Nothing but the lines below, from the first through the line containing "- lesion 1 (tumor, lower", should be set down, each one exactly and without pictures.
□ □ □ □ □ □ □
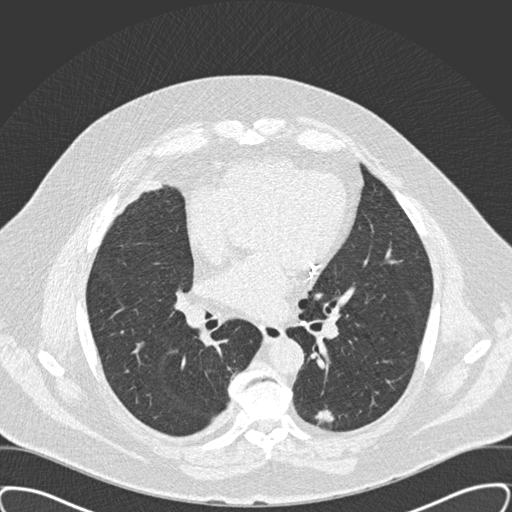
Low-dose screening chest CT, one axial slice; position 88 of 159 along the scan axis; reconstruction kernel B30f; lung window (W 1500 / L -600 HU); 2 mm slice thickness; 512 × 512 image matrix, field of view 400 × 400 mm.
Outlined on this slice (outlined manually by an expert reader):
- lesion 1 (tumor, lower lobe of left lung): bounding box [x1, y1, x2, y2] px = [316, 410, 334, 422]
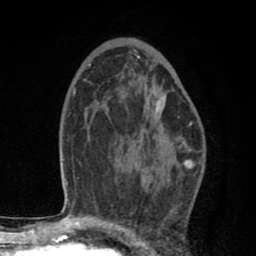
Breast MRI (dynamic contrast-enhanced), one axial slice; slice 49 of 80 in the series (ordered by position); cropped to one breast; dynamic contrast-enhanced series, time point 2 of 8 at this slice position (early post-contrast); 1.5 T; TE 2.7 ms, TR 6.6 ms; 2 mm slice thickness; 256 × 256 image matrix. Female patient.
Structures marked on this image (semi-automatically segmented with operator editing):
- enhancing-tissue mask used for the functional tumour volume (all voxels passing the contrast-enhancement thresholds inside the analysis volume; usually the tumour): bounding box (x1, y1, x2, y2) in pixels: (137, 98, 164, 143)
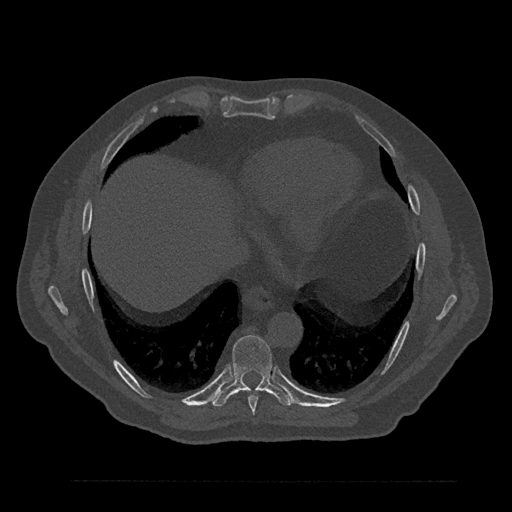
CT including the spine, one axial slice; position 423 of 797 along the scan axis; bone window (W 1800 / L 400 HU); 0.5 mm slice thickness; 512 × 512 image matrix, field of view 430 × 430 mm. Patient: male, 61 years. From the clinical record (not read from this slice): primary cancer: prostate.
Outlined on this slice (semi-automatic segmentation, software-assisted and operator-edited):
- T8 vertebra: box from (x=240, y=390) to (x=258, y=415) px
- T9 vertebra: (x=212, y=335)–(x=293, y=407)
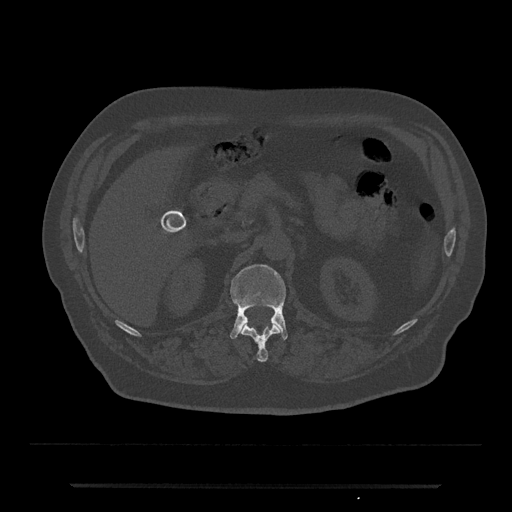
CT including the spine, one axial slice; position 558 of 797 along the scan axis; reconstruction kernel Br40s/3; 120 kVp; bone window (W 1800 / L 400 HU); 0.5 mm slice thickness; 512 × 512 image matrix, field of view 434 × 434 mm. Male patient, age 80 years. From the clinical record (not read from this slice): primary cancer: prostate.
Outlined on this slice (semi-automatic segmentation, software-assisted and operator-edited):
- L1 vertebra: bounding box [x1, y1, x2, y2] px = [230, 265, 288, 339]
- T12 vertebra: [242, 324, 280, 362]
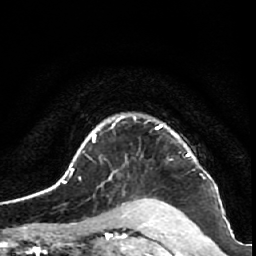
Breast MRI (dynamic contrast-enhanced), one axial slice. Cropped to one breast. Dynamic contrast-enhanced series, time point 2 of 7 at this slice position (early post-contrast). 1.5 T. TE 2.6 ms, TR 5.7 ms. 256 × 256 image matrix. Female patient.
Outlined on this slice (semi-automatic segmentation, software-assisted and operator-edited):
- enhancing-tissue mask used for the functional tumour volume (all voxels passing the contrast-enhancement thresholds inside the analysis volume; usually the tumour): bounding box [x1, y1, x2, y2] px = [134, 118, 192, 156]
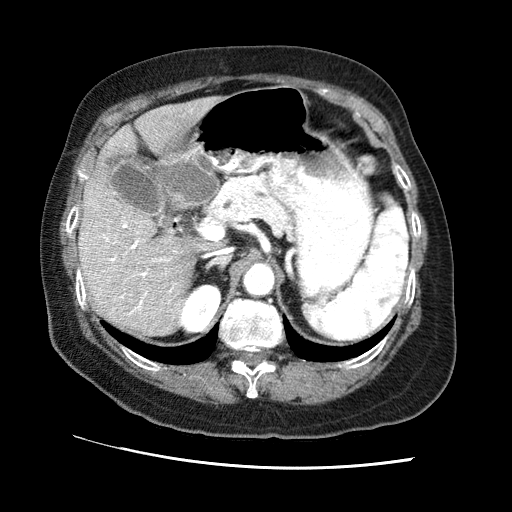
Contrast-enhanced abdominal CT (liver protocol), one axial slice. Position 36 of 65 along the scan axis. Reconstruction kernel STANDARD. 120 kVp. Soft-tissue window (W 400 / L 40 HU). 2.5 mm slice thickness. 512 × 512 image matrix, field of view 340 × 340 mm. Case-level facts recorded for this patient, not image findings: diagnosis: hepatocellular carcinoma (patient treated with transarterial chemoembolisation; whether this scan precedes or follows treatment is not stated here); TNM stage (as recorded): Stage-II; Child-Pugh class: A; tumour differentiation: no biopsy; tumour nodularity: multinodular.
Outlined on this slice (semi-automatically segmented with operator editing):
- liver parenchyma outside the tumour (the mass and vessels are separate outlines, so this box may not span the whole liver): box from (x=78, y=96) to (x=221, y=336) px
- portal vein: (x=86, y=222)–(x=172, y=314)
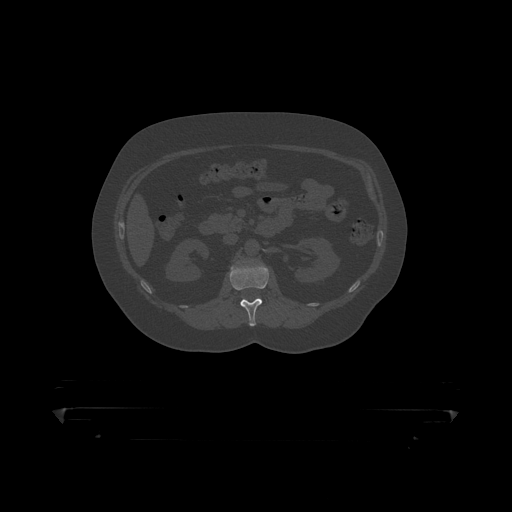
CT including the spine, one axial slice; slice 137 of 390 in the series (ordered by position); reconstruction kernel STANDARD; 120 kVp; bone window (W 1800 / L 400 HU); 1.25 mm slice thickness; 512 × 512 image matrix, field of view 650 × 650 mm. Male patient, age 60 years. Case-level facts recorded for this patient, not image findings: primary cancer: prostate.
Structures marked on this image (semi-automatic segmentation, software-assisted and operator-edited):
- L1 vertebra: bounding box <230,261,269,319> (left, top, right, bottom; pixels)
□ □ □ □ □ □ □
(Output below):
Low-dose screening chest CT, one axial slice; position 88 of 159 along the scan axis; reconstruction kernel B30f; lung window (W 1500 / L -600 HU); 2 mm slice thickness; 512 × 512 image matrix, field of view 400 × 400 mm.
Outlined on this slice (outlined manually by an expert reader):
- lesion 1 (tumor, lower lobe of left lung): bounding box [x1, y1, x2, y2] px = [316, 410, 334, 422]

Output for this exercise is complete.